Truth is, of course, that, for some of us, the sight of someone reading a Booker nominee merely generates a politely suppressed snigger. We nudge our friends. 'Look,' we say. 'Another sucker.'

6 comments:

Lyn LeJeune said...

Speaking of literary type books, something is really bothering me.
There's a site called Critical Mass, the writers on the site are members of the National Book Critics Circle in USA. Once and a while they have a post called "Thinking about New Orleans." I am from NOLA and run The Beatitudes Network - Rebuilding the Public Libraries of New Orleans at www.beatitudesinneworleans.blogspot.com. I usually write a comment there something like I lived in NOLA, was rescued in 1965 when my mother pulled out of bed in the middle of the night, and such. I have also left comments about the importance of libraries as well as all reviews (they have a big campaign to save print reviews and seem to think bloggers are, well, substandard reviewers). Now as you know, when you post a comment up comes a notice stating that your post has to be approved. Mine do not; maybe it's because I sign off with the tag line about The Beatitudes Network and my blog address? Is that advertising? Or maybe the gatekeeper just does not get around to my posts - I'm trying to be fair here. I'm giving all of the royalties from my book to the New Orleans Public Library Foundation - directly. If I have to start paying to advertise my cause, then I'm really screwed with the moola. I guess I'm getting really, really cyncical. Maybe it's because I'm not a big-time writer. And then, I suppose blogs are like print journalism...what gets printed is what gets approved, we all have our own agenda. So much for the "democratic" Internet. okay - www.beatitudesinneworleans.blogspot.com ( and no, I'm not being published by one of the big six ...that would strip away the years I have left and leave me with no energy to help New Orleans.
merci mille fois. I need more coffee. last note: The Huffington Post always posts my comments - so there is hope.

Emz said...

About literary type books...it would be intersting to hear your full take on them. Do you think the prizes put undue pressure on the writing to 'appear profound' or do you think many of them are a bunch of rubbish anyway and the prizes just guarantee that a rubbsh self-important book will fly of the shelves and make loads of cash?

Anonymous said...

It's a sign of age, I miserably conclude, when "exhilarating bleakness" is no longer an inviting Booker come-hither.

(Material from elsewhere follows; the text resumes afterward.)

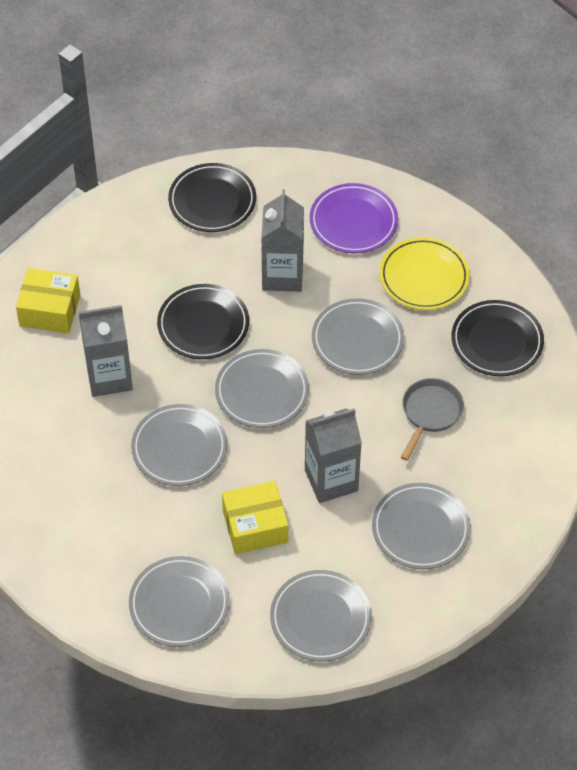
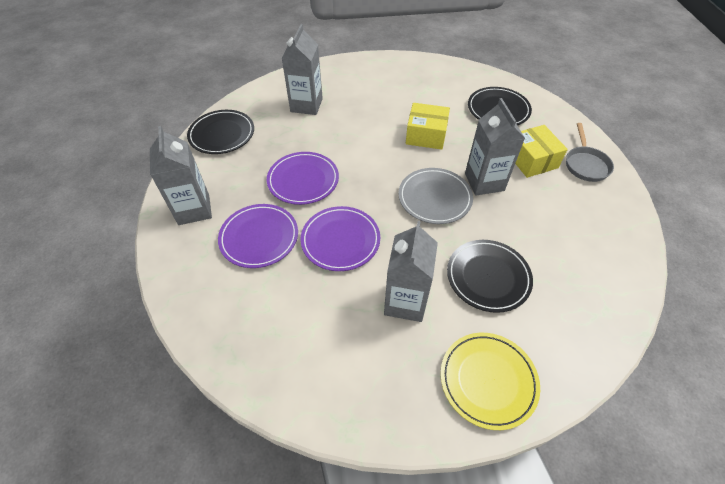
grey carton: [79,305,133,397] [262,189,304,292] [305,408,362,503] = 3 -> [150,126,212,225] [282,24,323,115] [384,221,438,322] [465,98,525,196] = 4
grey plate: [129,556,230,647] [131,404,227,486] [215,349,309,428] [270,570,372,662] [312,298,404,375] [372,483,471,569] = 6 -> [398,168,473,224] = 1
purple plate: [310,183,398,253] = 1 -> [218,204,298,268] [267,152,339,205] [301,206,380,271] = 3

(I always thought browsing only the biography section of bookstores was the first sign. But I'm only fooling myself, I think).

However please don't stop your Booker coverage!

Martin said...

I'm a native and resident of Stockholm, Sweden. Imagine all the Nobel crap we have to put up with every year. That prize would be an absolute nonentity but for the size of the fookin' cash sum.

Thomas said...

'Who, for instance, would ever bother to read The Gathering, by Irish author Anne Enright? It's described by the Observer as 'a gruelling portrait of a dysfunctional Dublin family', and is praised for its 'exhilarating bleakness of tone'.

Perhaps its a load of rubbish I dont know, but plenty of people like this sort of thing.

Angela's Ashes was popular and commercial and not bad as a literary book either.

'What saves the publishers' bacon, of course, is the bizarre illusion, fostered on a thousand and one Eng. Lit. courses, that literary fiction is somehow superior to any other kind..'

but actually I have to say it is. In 'The bet' by Chekhov a man is given twelve years to read and starts off reading crime thrillers and best sellers, but in time his tastes become more refined and he reads the classics.

Alright some of the classics are shit and the booker prize is for imitation literary fiction only, but, at its best the classics are where its at, at least they're what I like anyway.

ReadyReckoner said...

Ah yes, toilet philosopher, but "the classics" are not necessarily the same thing as literary fiction. I don't know how big your personal canon is but I doubt that it contains more than one or two novels published in any given year. In which case, of the 110 novels read for the long list, it's a fair guess that most fall not into the "classics" category but into "average literary fiction" - a pretty depressing place to be!